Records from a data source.
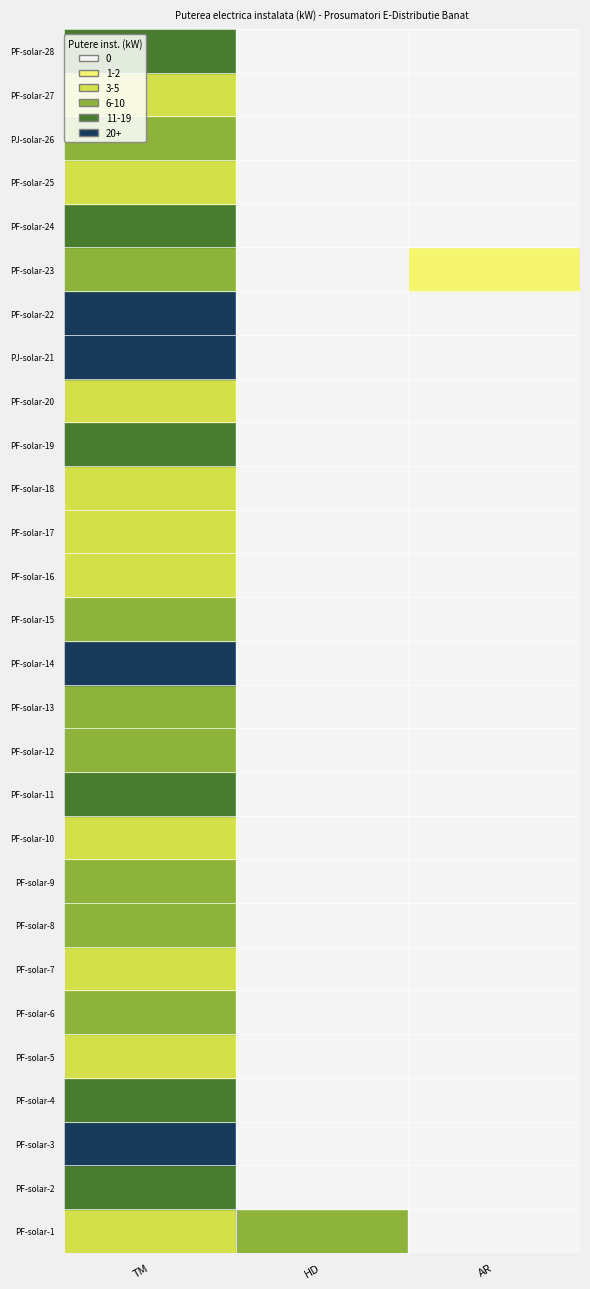

Between PF-solar-9 and PJ-solar-26, which series saw the biggest shift?

TM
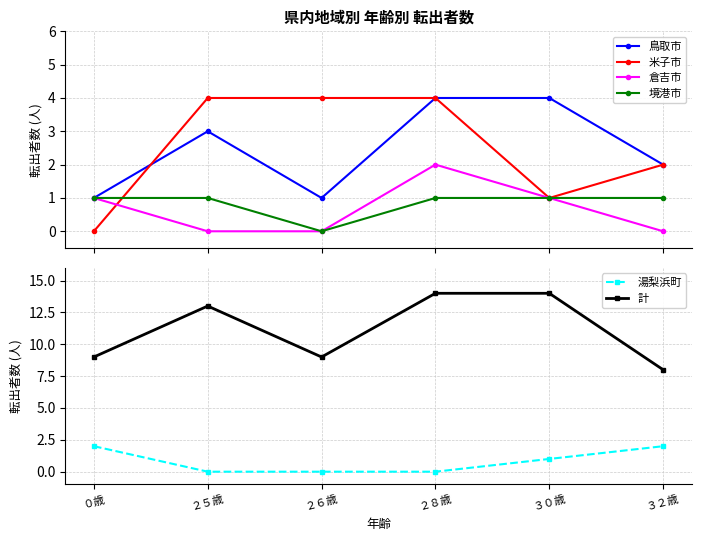

Between ０歳 and ２６歳, which is larger?

０歳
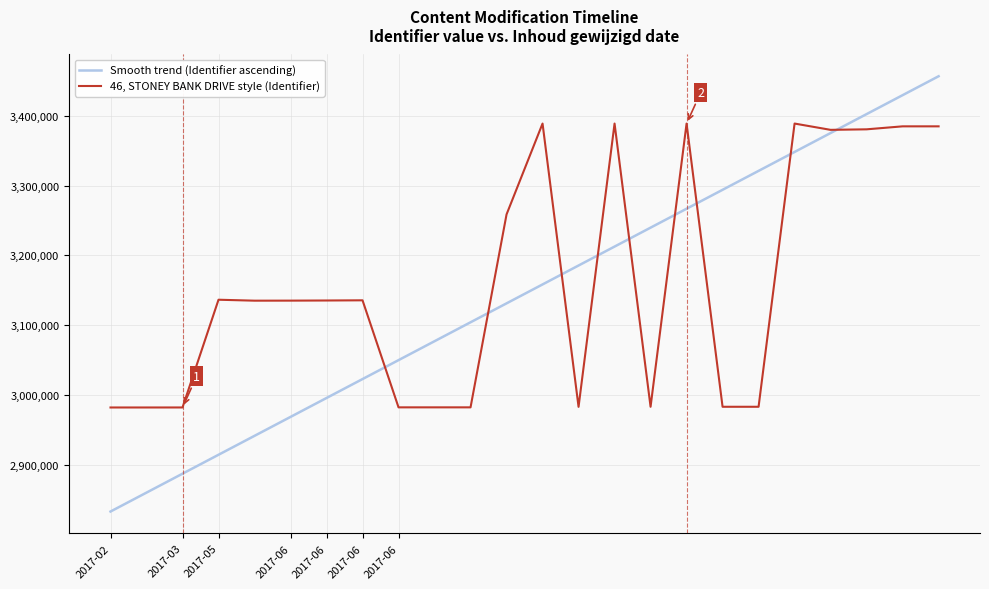

Which series has the largest range (max minus min)?

Smooth trend (Identifier ascending)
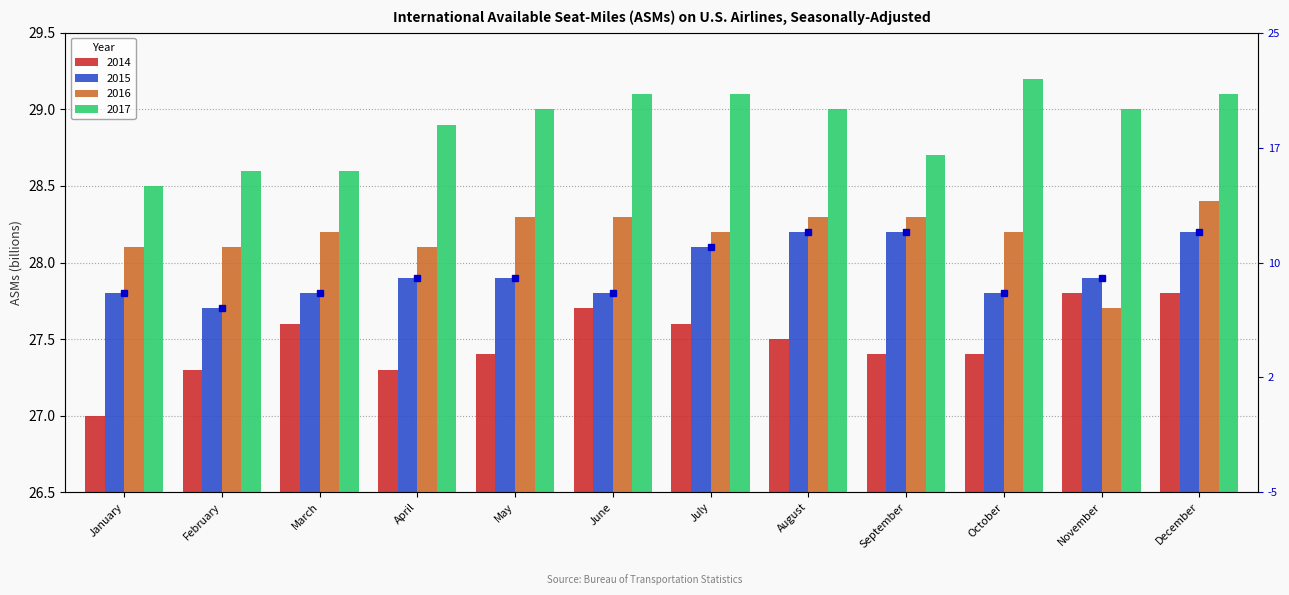

Reading left to right, extract all data points from this chart.

2014: January=27.0	February=27.3	March=27.6	April=27.3	May=27.4	June=27.7	July=27.6	August=27.5	September=27.4	October=27.4	November=27.8	December=27.8
2015: January=27.8	February=27.7	March=27.8	April=27.9	May=27.9	June=27.8	July=28.1	August=28.2	September=28.2	October=27.8	November=27.9	December=28.2
2016: January=28.1	February=28.1	March=28.2	April=28.1	May=28.3	June=28.3	July=28.2	August=28.3	September=28.3	October=28.2	November=27.7	December=28.4
2017: January=28.5	February=28.6	March=28.6	April=28.9	May=29.0	June=29.1	July=29.1	August=29.0	September=28.7	October=29.2	November=29.0	December=29.1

Requirement. Present every one of the rows above as a numbered list, skipping the blank lines and leaving the pictures out.

Your solution.
1. Between PF-solar-9 and PJ-solar-26, which series saw the biggest shift?
2. TM
3. Between ０歳 and ２６歳, which is larger?
4. ０歳
5. Which series has the largest range (max minus min)?
6. Smooth trend (Identifier ascending)
7. Reading left to right, extract all data points from this chart.
8. 2014: January=27.0	February=27.3	March=27.6	April=27.3	May=27.4	June=27.7	July=27.6	August=27.5	September=27.4	October=27.4	November=27.8	December=27.8
9. 2015: January=27.8	February=27.7	March=27.8	April=27.9	May=27.9	June=27.8	July=28.1	August=28.2	September=28.2	October=27.8	November=27.9	December=28.2
10. 2016: January=28.1	February=28.1	March=28.2	April=28.1	May=28.3	June=28.3	July=28.2	August=28.3	September=28.3	October=28.2	November=27.7	December=28.4
11. 2017: January=28.5	February=28.6	March=28.6	April=28.9	May=29.0	June=29.1	July=29.1	August=29.0	September=28.7	October=29.2	November=29.0	December=29.1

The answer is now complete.